EXERCISES
1 > In the passage about writers and failure, what did the professor in Marche's case study frame on his wall?
2 > Pick up the passage about writers and failure after its last sentence and keep writing it.

PASSAGE TO READ
Worse still, even the successful ones live in constant anxiety over whether they’ll ever be successful again. Literary triumphs don’t lead to security; they lead to paranoia. Marche describes the “psychology of failure” as an inescapable affliction that forces writers to cling to the smallest scraps of validation, inflating minor achievements to salve their chronic inadequacy. His case study? A professor who once had a letter published in The Times Literary Supplement and framed it on his wall like a Nobel Prize, using it as a talisman against irrelevance.
Reading On Writing and Failure is like stepping into a room full of my own ghosts—writers far more accomplished than I am, yet still plagued by the same desperate need for affirmation, the same self-inflicted torment, the same inability to simply be content. It’s almost comforting, in a bleak sort of way. All those books about “maximizing happiness,” “daily habits of highly effective people,” and “radical gratitude” are useless against the unyielding hunger of the literary ego. If failure is the writer’s natural habitat, then perhaps the real victory isn’t in succeeding but in learning to fail with style.
What struck me most about Marche’s book is just how desperate writers are for validation—so desperate, in fact, that we cling to the tiniest scraps of approval like a Jedi clutching a lightsaber in a dark alley. As proof that I was destined for literary greatness, I have spent the last three decades obsessively revisiting a single one-hour phone conversation I had in 1992 with the retired literary agent Reid Boates. At the time, I was hawking The Man Who Stopped Dating, a novel the publishing industry (correctly) determined should never see the light of day. But Boates, to my eternal delight, told me my synopsis knocked his socks off. That one phrase sent me soaring. If a mere synopsis could strip a seasoned agent of his footwear, surely I was on the brink of glory.

STORED DATA

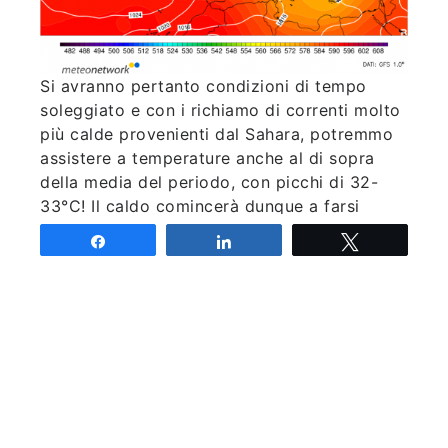
Si avranno pertanto condizioni di tempo
soleggiato e con i richiamo di correnti molto
più calde provenienti dal Sahara, potremmo
assistere a temperature anche al di sopra
della media del periodo, con picchi di 32-
33°C! Il caldo comincerà dunque a farsi
sentire soprattutto nell’interno dell’isola,
Share
Share
Tweet
andrà fortunatamente meglio sulle coste,
grazie all’azione mitigatrice del mare.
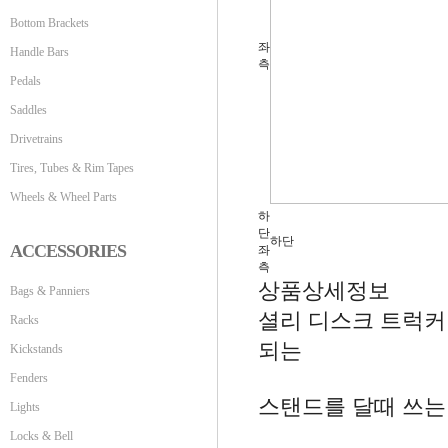
Bottom Brackets
좌
Handle Bars
측
Pedals
Saddles
Drivetrains
Tires, Tubes & Rim Tapes
Wheels & Wheel Parts
하
단
하단
ACCESSORIES
좌
측
상품상세정보
Bags & Panniers
셜리 디스크 트럭커 또는
Racks
되는
Kickstands
Fenders
스탠드를 달때 쓰는
Lights
Locks & Bell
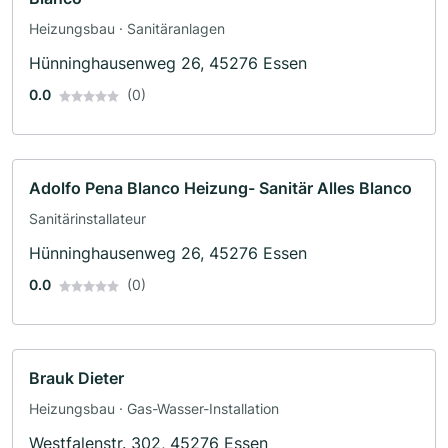
Heizungsbau · Sanitäranlagen
Hünninghausenweg 26, 45276 Essen
0.0
(0)
Adolfo Pena Blanco Heizung- Sanitär Alles Blanco
Sanitärinstallateur
Hünninghausenweg 26, 45276 Essen
0.0
(0)
Brauk Dieter
Heizungsbau · Gas-Wasser-Installation
Westfalenstr. 302, 45276 Essen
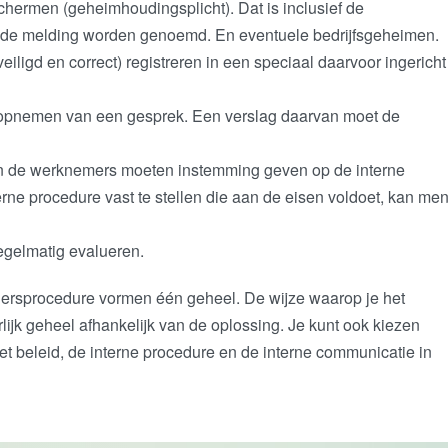
schermen (geheimhoudingsplicht). Dat is inclusief de
 de melding worden genoemd. En eventuele bedrijfsgeheimen.
ligd en correct) registreren in een speciaal daarvoor ingericht
opnemen van een gesprek. Een verslag daarvan moet de
an de werknemers moeten instemming geven op de interne
rne procedure vast te stellen die aan de eisen voldoet, kan me
 regelmatig evalueren.
idersprocedure vormen één geheel. De wijze waarop je het
rlijk geheel afhankelijk van de oplossing. Je kunt ook kiezen
het beleid, de interne procedure en de interne communicatie in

ACTIVITY ANSWERS
1 > A letter he once had published in The Times Literary Supplement.

2 >
Perhaps the memento I cherish even more is a letter I received from Samuel Wilson Fussell, author of Muscle: Confessions of an Unlikely Bodybuilder. After devouring his memoir, I wrote him a fan letter detailing my own bodybuilding misadventures and name-dropping a few of the lunatics I recognized from his book. Fussell responded enthusiastically, telling me that he and his friends had read my letter out loud and collapsed to the floor, clutching their bellies in laughter. Over the years, I’ve sometimes wondered: Were they laughing with me… or at me? But in the moment, it didn’t matter. In my mind, Fussell’s response confirmed what I already knew—I was a man of literary consequence, a peer among published authors and esteemed literary agents, a rising star on the precipice of greatness.
And here’s the kicker: I can still remember the pure, uncut euphoria I felt after talking to Reid Boates and receiving Fussell’s letter, and I am convinced—convinced—that the high would have been no greater had I seen my best-selling novel displayed in the window of a Manhattan bookstore.
Marche is right. My neediness was so profound that I mistook these small flashes of recognition as irrefutable proof of my imminent rise to literary celebrity. But unlike Marche, I find no solace in knowing that I am not alone in this affliction. I can only speak for myself: I am a writing addict. My compulsion produces nothing of value, it embarrasses me, and I am in desperate need of rehabilitation. And so, in a cruel twist of irony, I write about my recovery from writing—even though my so-called recovery demands that I stop writing altogether. My misery, therefore, is guaranteed.